Stonington — A Navy research boat and staff from the Woods Hole Oceanographic Institution accompanied local divers Charlie Buffum and Craig Harger of Colchester, this morning out to what they believe is the 201-year-old wreck of the Oliver Hazard Perry’s ship the Revenge, which they have discovered on Watch Hill Reef.
The Navy boat, led by Buffum’s boat, left the Wadawanuck Club dock in the borough at 8 a.m. on what is expected to be a two-day expedition to survey the wreck site using a sophisticated autonomous underwater vehicle from Woods Hole that is equipped with sonar, a magnetometer and a video camera.
Before the boat left this morning, George Schwarz, an underwater archeologist with the Naval History and Heritage Command, said the goal of the trip is to not only use the AUV to map the wreck site found by Buffum and Harger but possibly expand the site by locating nearby pieces of the ship.

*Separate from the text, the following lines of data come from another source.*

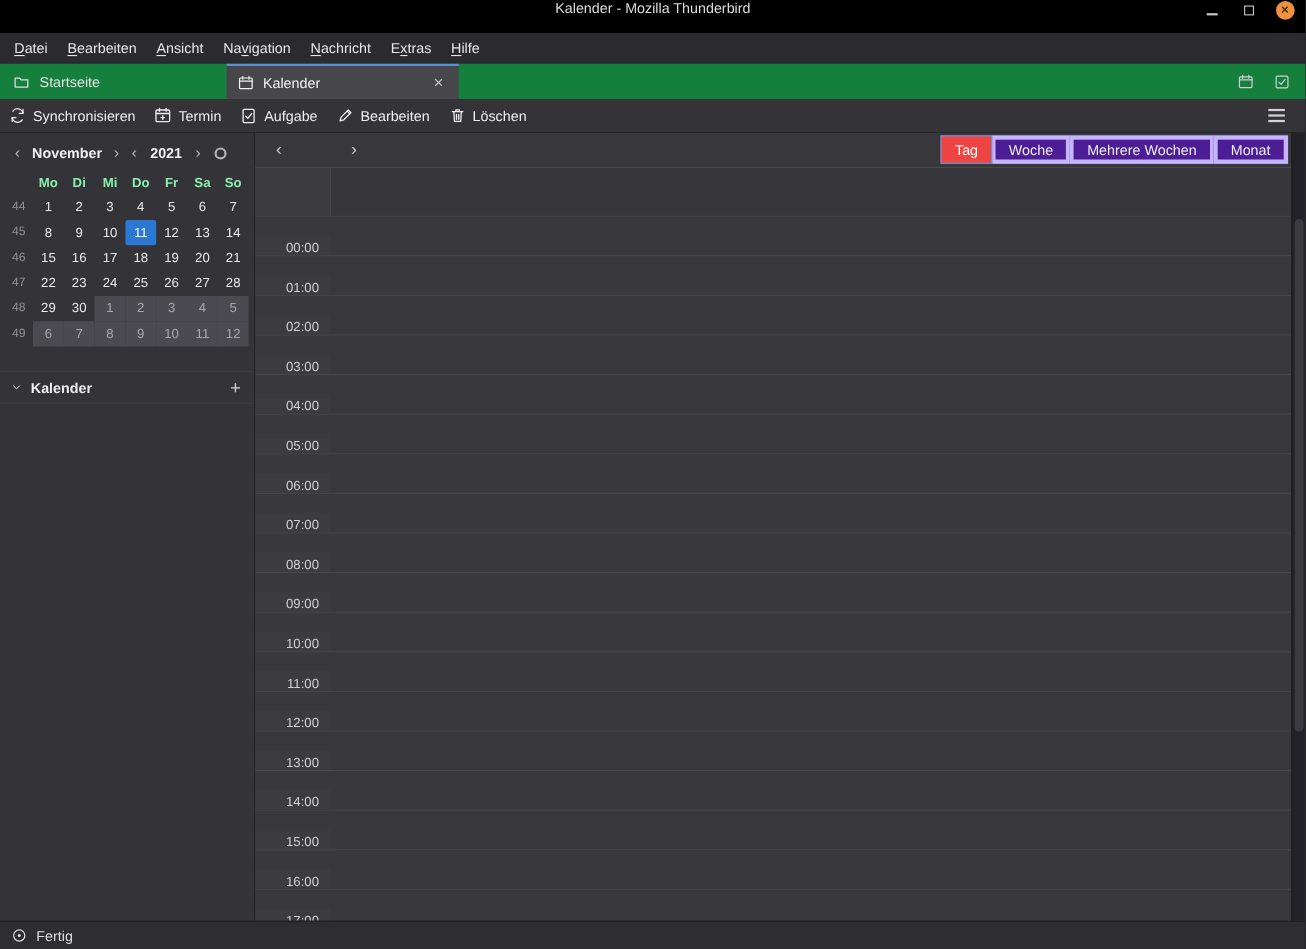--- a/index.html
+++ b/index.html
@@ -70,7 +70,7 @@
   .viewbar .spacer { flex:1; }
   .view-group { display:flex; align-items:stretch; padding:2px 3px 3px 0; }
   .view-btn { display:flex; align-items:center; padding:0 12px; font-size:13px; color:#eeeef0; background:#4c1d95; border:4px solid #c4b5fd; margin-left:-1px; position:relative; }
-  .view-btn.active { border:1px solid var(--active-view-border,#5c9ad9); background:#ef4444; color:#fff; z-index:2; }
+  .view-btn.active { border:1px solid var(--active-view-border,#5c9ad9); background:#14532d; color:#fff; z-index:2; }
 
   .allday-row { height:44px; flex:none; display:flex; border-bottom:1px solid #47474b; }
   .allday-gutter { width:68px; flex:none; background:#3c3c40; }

He said divers would return at a later date to explore the site and then an archeological investigation would be done to determine if it is indeed the Revenge.
Once that is done, it would be deemed a protected U.S. Navy site and no artifacts could be removed from it.
While the wreck sits on the rocky reef, he said it is possible that the ballast could be pinning some of the hull to the bottom.
Schwarz said that as someone who studies early wooden shipbuilding and nautical archeology, the chance to explore a 201-year-old vessel is very interesting.
Buffum who owns Cottrell Brewing in Pawcatuck and Harger who lives in Colchester, have spent six years looking for and exploring the Revenge. They said they have been looking forward to the trip that could confirm their belief that the ship is the Revenge.
“It’s been a long time coming but it’s been a fun process,” said Buffum, about Monday’s trip which could confirm the ship’s identity.
“We hoped to do this in the warmer months but we’ll take what we can get. The people from Woods Hole said the robot doesn’t care how cold it is,” said Buffum whose brewery recently released Perry’s Revenge Ale, to celebrate the discovery.
Still, this morning’s calm, clear conditions offered excellent visibility for the group, especially since the wreck sits in just 10 feet of water.
“We’re just tour guides. We’ll show them where it is,” said Harger. “We have as much experience on that reef as anyone. We dive it so much.”
So far they have located six cannons as well as an anchor. Because the Revenge belongs to the Navy, the two men are not allowed to salvage any items from the wreck.
The Revenge was a 14-gun schooner that sank on the reefs off Watch Hill on Jan. 8, 1811, while surveying southern New England harbors, including New London.
Perry faced a court martial over the wreck but was eventually exonerated as blame fell on the ship’s pilot. Because of the incident, however, the formerly fast-rising captain could not get command of a ship battling the British along the Eastern seaboard. He had to settle for the less glamorous position of commanding a fleet of warships in the Great Lakes.
Under his command in 1813, that fleet defeated the British in the Battle of Lake Erie, a major naval confrontation during the War of 1812.
Aboard Perry’s ship, the USS Lawrence in Lake Erie, was a battle flag bearing the now-famous saying, “Don’t give up the ship.” The battle is seen as a turning point in the war and helped change the course of U.S. history.
In his post-battle report to his superiors, Perry wrote another saying that is now famous: “We have met the enemy and they are ours.”